__Exercise inputs__.
________________________

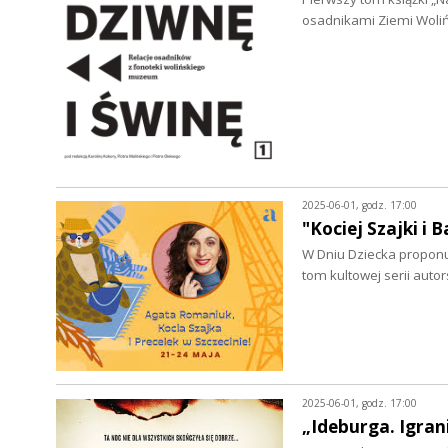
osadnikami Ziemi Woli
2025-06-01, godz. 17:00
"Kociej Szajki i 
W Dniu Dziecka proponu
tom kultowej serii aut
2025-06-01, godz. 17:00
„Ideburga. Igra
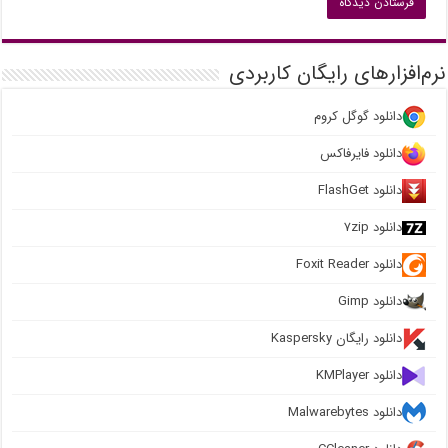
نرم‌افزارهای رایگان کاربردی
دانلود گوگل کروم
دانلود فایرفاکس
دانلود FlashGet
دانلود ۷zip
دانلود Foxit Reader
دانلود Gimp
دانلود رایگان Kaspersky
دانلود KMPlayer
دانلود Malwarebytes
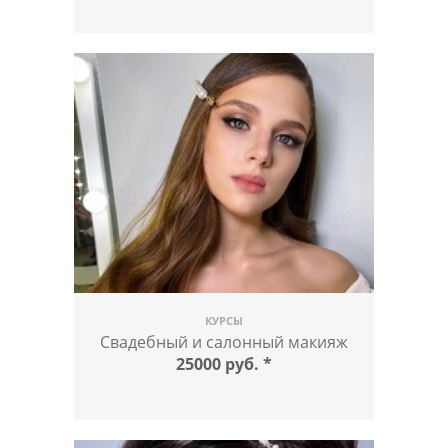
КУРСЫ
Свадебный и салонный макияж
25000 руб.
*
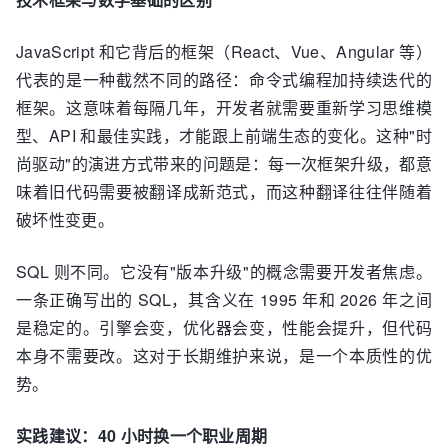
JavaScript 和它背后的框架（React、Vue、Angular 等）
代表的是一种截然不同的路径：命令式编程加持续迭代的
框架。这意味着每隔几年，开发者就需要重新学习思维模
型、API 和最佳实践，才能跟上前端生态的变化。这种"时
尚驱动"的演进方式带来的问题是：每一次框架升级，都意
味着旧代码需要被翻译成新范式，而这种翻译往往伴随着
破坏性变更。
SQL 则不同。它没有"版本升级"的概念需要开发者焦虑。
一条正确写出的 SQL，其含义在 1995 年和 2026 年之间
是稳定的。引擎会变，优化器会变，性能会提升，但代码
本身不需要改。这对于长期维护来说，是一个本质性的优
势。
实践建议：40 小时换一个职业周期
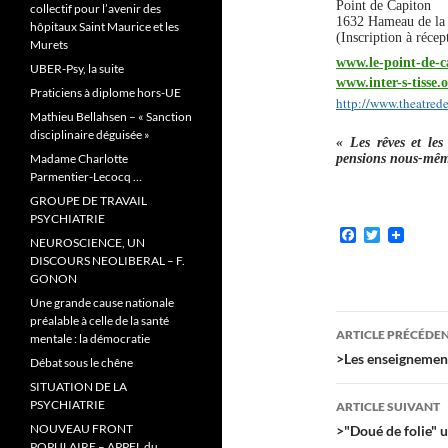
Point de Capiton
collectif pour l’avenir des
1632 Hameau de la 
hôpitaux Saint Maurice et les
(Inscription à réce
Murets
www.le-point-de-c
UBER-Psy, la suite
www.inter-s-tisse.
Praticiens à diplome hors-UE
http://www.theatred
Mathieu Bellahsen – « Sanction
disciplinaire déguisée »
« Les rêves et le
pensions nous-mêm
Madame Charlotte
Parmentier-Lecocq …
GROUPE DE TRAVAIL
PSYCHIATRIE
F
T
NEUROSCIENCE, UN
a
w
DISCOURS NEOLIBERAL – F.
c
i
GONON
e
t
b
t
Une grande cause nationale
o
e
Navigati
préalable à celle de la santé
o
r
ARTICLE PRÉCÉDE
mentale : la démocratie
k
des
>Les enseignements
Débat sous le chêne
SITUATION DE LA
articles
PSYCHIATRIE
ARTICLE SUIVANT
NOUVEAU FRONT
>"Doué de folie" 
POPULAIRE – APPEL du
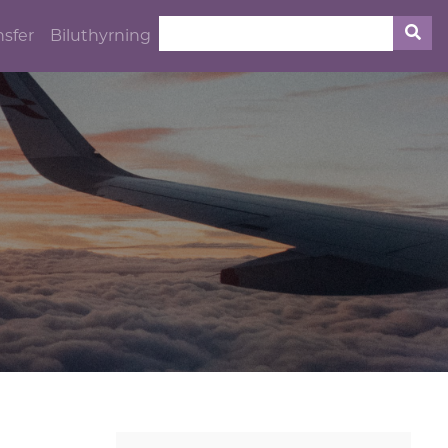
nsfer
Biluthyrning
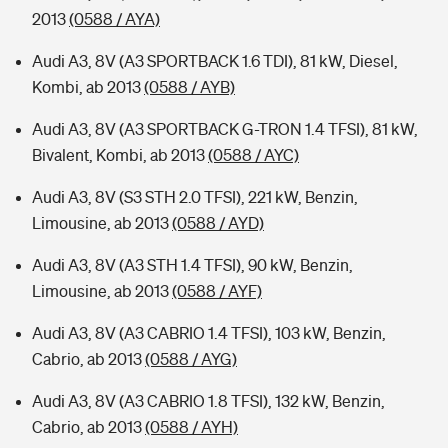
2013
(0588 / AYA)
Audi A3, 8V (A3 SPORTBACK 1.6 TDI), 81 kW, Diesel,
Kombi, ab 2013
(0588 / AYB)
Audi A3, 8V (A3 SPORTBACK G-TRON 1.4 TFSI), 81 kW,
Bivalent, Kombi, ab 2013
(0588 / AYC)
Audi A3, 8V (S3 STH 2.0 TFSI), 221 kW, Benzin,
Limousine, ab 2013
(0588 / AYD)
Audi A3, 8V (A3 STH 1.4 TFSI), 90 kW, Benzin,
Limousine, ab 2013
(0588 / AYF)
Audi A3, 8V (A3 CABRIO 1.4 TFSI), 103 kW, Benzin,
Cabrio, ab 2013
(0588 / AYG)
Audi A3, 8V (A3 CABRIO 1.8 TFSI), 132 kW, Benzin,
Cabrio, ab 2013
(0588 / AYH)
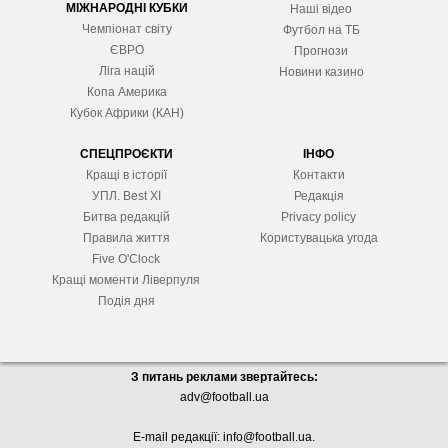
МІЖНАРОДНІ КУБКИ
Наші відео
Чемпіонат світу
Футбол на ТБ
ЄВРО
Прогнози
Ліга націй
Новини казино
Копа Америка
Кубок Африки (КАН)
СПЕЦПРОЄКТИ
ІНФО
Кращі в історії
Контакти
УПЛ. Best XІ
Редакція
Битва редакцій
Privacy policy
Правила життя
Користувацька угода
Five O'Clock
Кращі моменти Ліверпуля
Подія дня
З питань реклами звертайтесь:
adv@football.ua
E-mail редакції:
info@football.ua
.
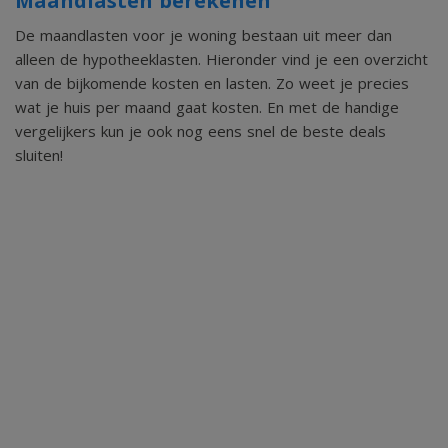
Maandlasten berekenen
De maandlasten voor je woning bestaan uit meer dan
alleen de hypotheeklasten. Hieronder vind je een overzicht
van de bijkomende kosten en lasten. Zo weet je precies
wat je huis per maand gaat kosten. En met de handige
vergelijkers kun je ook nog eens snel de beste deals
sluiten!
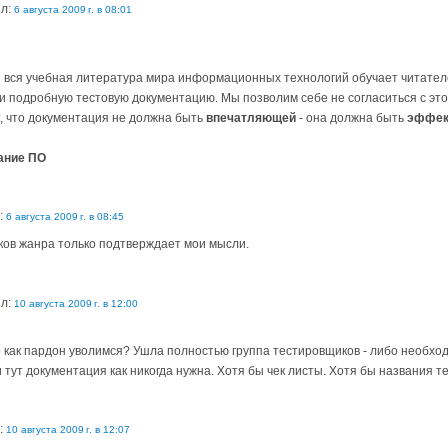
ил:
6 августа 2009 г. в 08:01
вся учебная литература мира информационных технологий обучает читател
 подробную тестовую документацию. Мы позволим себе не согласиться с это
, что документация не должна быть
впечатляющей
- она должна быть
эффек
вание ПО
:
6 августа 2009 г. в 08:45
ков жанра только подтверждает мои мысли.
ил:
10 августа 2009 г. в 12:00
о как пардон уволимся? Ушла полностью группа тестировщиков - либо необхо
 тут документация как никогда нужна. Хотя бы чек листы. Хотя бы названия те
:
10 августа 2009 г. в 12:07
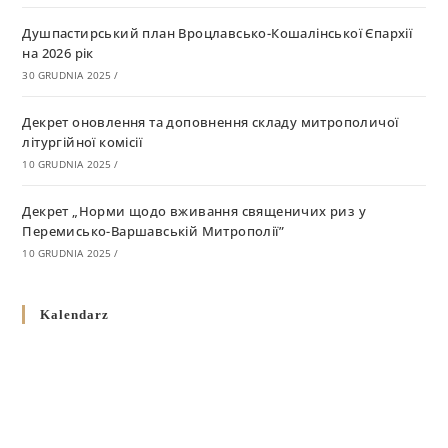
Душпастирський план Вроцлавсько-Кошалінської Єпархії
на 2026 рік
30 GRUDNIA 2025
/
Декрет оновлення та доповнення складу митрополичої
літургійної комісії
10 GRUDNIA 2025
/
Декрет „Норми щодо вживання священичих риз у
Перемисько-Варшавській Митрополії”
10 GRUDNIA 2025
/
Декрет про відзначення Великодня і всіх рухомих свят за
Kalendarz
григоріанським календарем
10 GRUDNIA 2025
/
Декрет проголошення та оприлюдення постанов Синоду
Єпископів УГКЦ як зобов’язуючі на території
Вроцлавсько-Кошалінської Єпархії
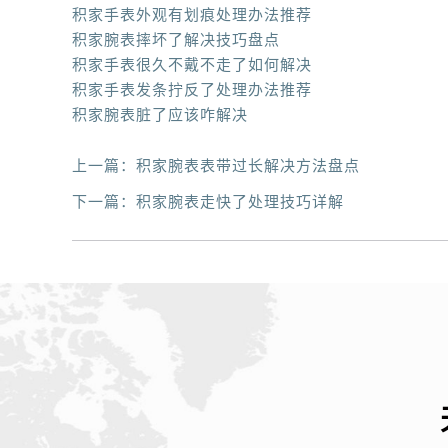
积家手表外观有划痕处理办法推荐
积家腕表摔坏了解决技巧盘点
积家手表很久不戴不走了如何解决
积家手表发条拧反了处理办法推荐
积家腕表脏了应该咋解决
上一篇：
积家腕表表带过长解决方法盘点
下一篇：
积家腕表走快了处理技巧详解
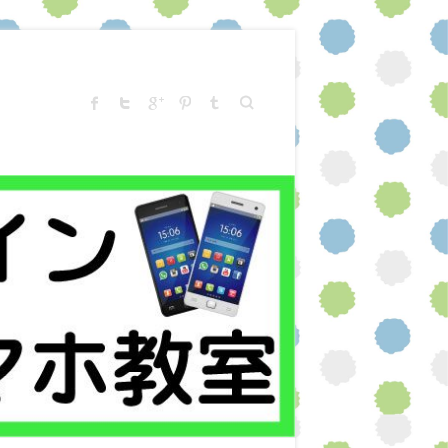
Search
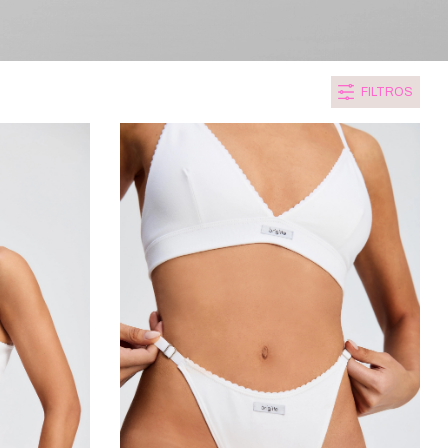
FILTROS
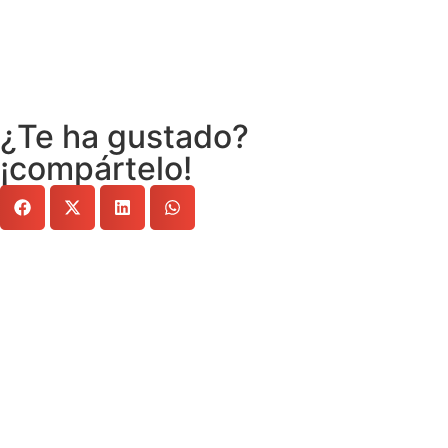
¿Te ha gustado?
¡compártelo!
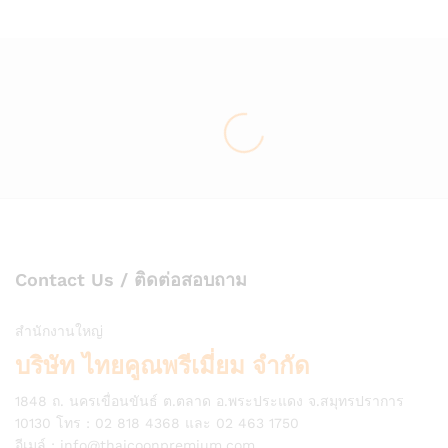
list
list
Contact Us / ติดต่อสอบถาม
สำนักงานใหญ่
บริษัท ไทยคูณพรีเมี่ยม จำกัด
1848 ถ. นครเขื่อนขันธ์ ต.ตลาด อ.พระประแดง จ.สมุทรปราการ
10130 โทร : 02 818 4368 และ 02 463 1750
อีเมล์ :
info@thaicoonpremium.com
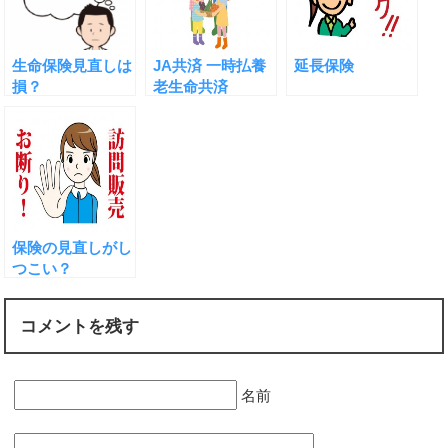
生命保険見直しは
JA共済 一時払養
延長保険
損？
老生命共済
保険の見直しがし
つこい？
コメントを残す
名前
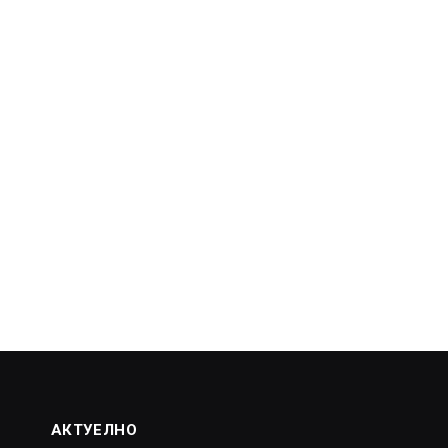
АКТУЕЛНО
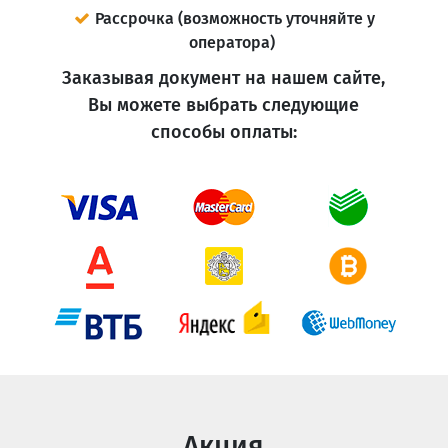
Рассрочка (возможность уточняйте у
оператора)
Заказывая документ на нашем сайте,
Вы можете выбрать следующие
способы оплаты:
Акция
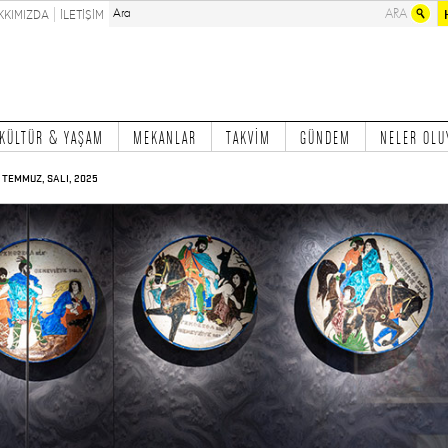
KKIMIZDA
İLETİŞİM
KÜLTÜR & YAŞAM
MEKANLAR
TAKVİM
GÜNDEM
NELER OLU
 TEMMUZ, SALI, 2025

________________________

__Assignment__. Provide an exact copy of only the lines from the beginning of the entries through the line containing "دانلود Gimp", both ends included, with no pictures.

__Reply to the task__.
osadnikami Ziemi Woli
2025-06-01, godz. 17:00
"Kociej Szajki i 
W Dniu Dziecka proponu
tom kultowej serii aut
2025-06-01, godz. 17:00
„Ideburga. Igra
نرم‌افزارهای رایگان کاربردی
دانلود گوگل کروم
دانلود فایرفاکس
دانلود FlashGet
دانلود ۷zip
دانلود Foxit Reader
دانلود Gimp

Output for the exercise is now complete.